Programming Target and Breakout Boards using a Launchpad

Using the launchpad as a spy bi-wire programmer is not new: People have been doing it with the value line launchpads for ages. But how about using a launchpad to program a chip in LQFP-64, LQFP-80 or LQFP-100 package (or in other SMT style packages). These chips cannot be directly breadboarded but compared to the THT MSPs, they are a lot more powerful, hence a lot more desirable :)

As I found out, there is more than one way to use your trusty launchpad to program these.

The Target Board

Texas Instruments sells boards equipped with ZIF (Zero Insertion Force) sockets for just about every package type they produce an MSP in. The boards alone sell for about 80-100 USD officially, but you can get much better prices on ebay.

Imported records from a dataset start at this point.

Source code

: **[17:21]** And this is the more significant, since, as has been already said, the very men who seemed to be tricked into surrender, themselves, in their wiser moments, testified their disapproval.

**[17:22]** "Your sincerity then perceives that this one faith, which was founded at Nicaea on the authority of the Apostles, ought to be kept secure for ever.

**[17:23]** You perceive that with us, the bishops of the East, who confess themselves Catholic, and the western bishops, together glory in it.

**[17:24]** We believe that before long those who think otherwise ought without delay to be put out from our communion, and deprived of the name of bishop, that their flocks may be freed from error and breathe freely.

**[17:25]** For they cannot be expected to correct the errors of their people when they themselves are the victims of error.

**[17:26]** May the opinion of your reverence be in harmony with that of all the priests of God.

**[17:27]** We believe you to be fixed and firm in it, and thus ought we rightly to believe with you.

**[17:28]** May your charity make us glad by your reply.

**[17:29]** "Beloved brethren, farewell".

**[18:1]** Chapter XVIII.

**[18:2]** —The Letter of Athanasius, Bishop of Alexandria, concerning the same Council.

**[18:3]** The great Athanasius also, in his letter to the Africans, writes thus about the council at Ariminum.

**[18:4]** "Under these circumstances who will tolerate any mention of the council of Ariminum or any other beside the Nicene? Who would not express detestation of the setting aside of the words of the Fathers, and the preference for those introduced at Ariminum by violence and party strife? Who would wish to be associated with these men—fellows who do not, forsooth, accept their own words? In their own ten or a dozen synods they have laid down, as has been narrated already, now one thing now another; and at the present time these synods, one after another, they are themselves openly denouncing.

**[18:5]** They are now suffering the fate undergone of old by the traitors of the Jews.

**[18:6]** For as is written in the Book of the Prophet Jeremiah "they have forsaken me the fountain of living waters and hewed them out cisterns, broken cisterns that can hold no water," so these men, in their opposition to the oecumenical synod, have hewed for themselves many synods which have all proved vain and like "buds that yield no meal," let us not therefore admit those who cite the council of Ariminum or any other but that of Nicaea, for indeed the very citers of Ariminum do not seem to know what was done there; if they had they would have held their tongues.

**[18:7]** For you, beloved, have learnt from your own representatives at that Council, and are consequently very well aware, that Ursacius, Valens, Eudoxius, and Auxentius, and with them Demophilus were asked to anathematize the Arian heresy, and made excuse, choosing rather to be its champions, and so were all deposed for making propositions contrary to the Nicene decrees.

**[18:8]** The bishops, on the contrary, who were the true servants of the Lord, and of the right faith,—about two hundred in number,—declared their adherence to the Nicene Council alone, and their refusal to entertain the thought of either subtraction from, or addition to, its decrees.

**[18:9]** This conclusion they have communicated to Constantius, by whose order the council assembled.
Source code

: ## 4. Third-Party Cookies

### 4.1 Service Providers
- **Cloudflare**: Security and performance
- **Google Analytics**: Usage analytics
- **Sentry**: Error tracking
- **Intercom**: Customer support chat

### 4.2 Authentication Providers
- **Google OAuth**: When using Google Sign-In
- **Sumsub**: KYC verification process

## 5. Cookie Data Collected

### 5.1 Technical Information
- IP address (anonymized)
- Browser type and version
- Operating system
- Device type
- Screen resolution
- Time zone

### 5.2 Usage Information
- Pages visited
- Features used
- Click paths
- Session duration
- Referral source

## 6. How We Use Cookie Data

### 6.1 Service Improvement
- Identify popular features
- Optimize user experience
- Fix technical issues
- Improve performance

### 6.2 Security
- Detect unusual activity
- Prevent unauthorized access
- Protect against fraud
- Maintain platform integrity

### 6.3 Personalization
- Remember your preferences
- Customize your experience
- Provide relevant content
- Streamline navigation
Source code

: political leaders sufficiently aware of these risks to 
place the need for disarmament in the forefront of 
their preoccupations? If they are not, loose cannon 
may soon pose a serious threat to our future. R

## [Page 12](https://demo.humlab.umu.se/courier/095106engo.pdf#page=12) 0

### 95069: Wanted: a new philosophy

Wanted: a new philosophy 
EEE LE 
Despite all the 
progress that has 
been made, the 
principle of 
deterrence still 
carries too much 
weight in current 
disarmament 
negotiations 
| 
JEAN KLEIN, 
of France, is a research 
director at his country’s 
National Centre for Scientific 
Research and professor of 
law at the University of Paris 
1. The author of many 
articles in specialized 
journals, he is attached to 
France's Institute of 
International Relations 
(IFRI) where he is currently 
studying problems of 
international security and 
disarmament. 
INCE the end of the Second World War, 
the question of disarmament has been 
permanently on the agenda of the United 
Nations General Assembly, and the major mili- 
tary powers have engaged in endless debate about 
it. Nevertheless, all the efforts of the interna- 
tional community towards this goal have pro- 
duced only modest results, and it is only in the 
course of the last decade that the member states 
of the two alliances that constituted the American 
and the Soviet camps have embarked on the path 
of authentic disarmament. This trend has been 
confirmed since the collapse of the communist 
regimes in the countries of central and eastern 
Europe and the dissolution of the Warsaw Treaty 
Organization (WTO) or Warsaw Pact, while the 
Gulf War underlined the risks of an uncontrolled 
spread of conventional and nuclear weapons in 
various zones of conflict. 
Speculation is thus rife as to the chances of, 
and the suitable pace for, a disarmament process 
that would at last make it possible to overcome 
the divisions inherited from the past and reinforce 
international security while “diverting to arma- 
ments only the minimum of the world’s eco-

The target board will allow you to insert your MSP, connect it to a JTAG programmer (sold separately), program it and then remove it and use it in your PCB or prototype board.
Guess what: you don't really need to buy the JTAG programmer (FET interface), since you already have the launchpad!
I recently acquired an LQFP-100 target board (MSP-TS430PZ100B) and a couple of MSP430F6736 and set out to find how to program them using the F5529 launchpad.  It turned out to be pretty easy:


Launchpad to Target board

The connections are straightforward:

Launchpad to target board schematic
Your launchpad will program and also power the chip in the target board. Don't forget to set your target board configuration to Spy bi-wire. There is usually a set of jumpers that you have to move to the SBW position:


While a target board is handy, it will only allow you to program specific types of chips (unless you start collecting target boards, which might become a rather expensive hobby). But there is another way to program MSPs and use them for prototyping too: the breakout boards.

Programming a Breakout Board

Fortunately, eBay is full of sellers for breakout boards of any type. I ordered ten LQFP-100 boards from a seller in China. These were promptly delivered and I soldered a couple of F6736 chips on them:


After soldering some headers on it, I set out to find the minimum circuit that would allow this little board to work and get programmed by my launchpad. It basically comes down to this:


You will have to look at the datasheet for your specific MSP to find out which pins to connect and where. There will be more than a couple of pins that need to be tied to Vcc and GND and also a few that will require capacitors to GND. The spy bi-wire interface needs a few additional components (you can probably ommit the 330 Ohms resistor though). And this is how it looks like:

Launchpad to breakout board

Yes, it's a big mess of wires. But it works!
And of course if you are designing your own PCB, you can just provide a port for the spy bi-wire pins and program your MSP directly in circuit. Either way, MSP programming is a lot of fun!